D'abord, c'est le style qui m'a donné envie de reculer. Pas qu'il n'y en ait pas, au contraire, ou qu'il soit épouvantable, mais je pense simplement qu'il ne me convenait pas, et cela a rendu ma lecture difficile. J'accrochais sur les redondances, m'enfargeais dans les descriptions à n'en plus finir, me perdais dans les parenthèses de vie… si bien que le livre m'a semblé, au final, assez lourd. Lourd et répétitif! Oui, le Village-des-Rangs est vide de monde, le quincailler y est aussi chauffeur de taxi, agent d'immeuble, patenteux, etc., etc. Oui, ok, l'hiver dure dix mois. Oui, il vente, il neige, il tempête, oui on gèle, oui l'humidité fait craquer les os, oui, oui, on le sait qu'il n'y fait jamais beau! On le sait que tout est pire que pire dans ce village près du fleuve, surtout après cinquante pages, après le premier chapitre en fait : pas besoin d'en rajouter à chaque paragraphe! Cela m'a franchement agacé, et j'ai fini par sauter méthodiquement ces commentaires rabat-joie.
Si le style m'a donné du mal, au moins aurait-il fallu que les personnages m'accrochent un tant soit peu. Ce ne fut pas le cas, malheureusement. Je ne les ai trouvé ni attachants ni intéressants dans leurs petites vies de villageois et de citadins, je ne leur ai découvert aucune âme. Bien que j'aie bien aimé le flot des chapitres passant d'un personnage à l'autre, je n'ai eu aucun plaisir à en apprendre plus sur eux. Par contre, le narrateur m'a parfois surpris – je n'ai pas détesté qu'il dirige de temps à autre son attention vers le lecteur - et l'humour parfois absurde de l'auteure m'a décroché quelques sourires. « […] précisons que les précipitations se présentent principalement sous forme de neige étant donné ce que nous avons dit plus avant et que nous préférons ne pas trop nous contredire.»
Bref,
Éteignez, il n'y a plus personne a été une déception.
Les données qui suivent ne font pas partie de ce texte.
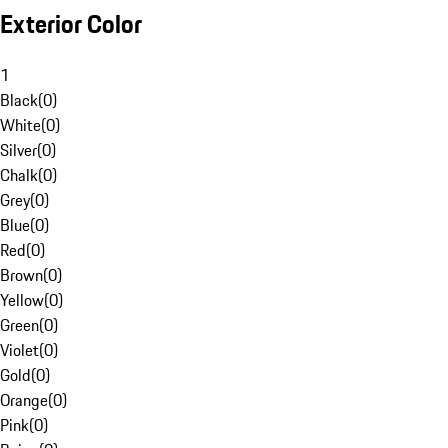
Exterior Color
1
Black
(
0
)
White
(
0
)
Silver
(
0
)
Chalk
(
0
)
Grey
(
0
)
Blue
(
0
)
Red
(
0
)
Brown
(
0
)
Yellow
(
0
)
Green
(
0
)
Violet
(
0
)
Gold
(
0
)
Orange
(
0
)
Pink
(
0
)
J'en attendais beaucoup plus du Robert Cliche de l'année.
Quatrième de couverture
Dans ce roman singulier aux personnages inquiétants mais pittoresques, les destins se croisent de manière on ne peut plus inattendue. De New York au Village-des-Rangs, dans une région désolante et sans avenir, on suit Marie Cogère qui revient passer l'été dans la maison familiale afin de liquider ce qui lui reste de patrimoine, Lolita qui tente sa chance sur un cargo après avoir abandonné ses jumeaux à Pedro, un serveur paumé, la famille Lambert dont les fils s'éparpillent qui en Patagonie, qui au Burundi, et quelques animaux dont un chien arthritique et des lapins équeutés.
Cette farandole de tranches de vie est portée par une langue truculente et si engagée dans le récit qu'elle en devient presque l'un des protagonistes. L'auteure relate ainsi les parcours des uns et des autres avec humour et ironie dans une histoire où le réalisme et la fantaisie ne cessent de s'entremêler.
Citations
« […] précisons que les précipitations se présentent principalement sous forme de neige étant donné ce que nous avons dit plus avant et que nous préférons ne pas trop nous contredire.»
« […] toute l'attention de la maman, faut-il l'excuser ou la lapider, ne portait que sur la lettre de son fils.»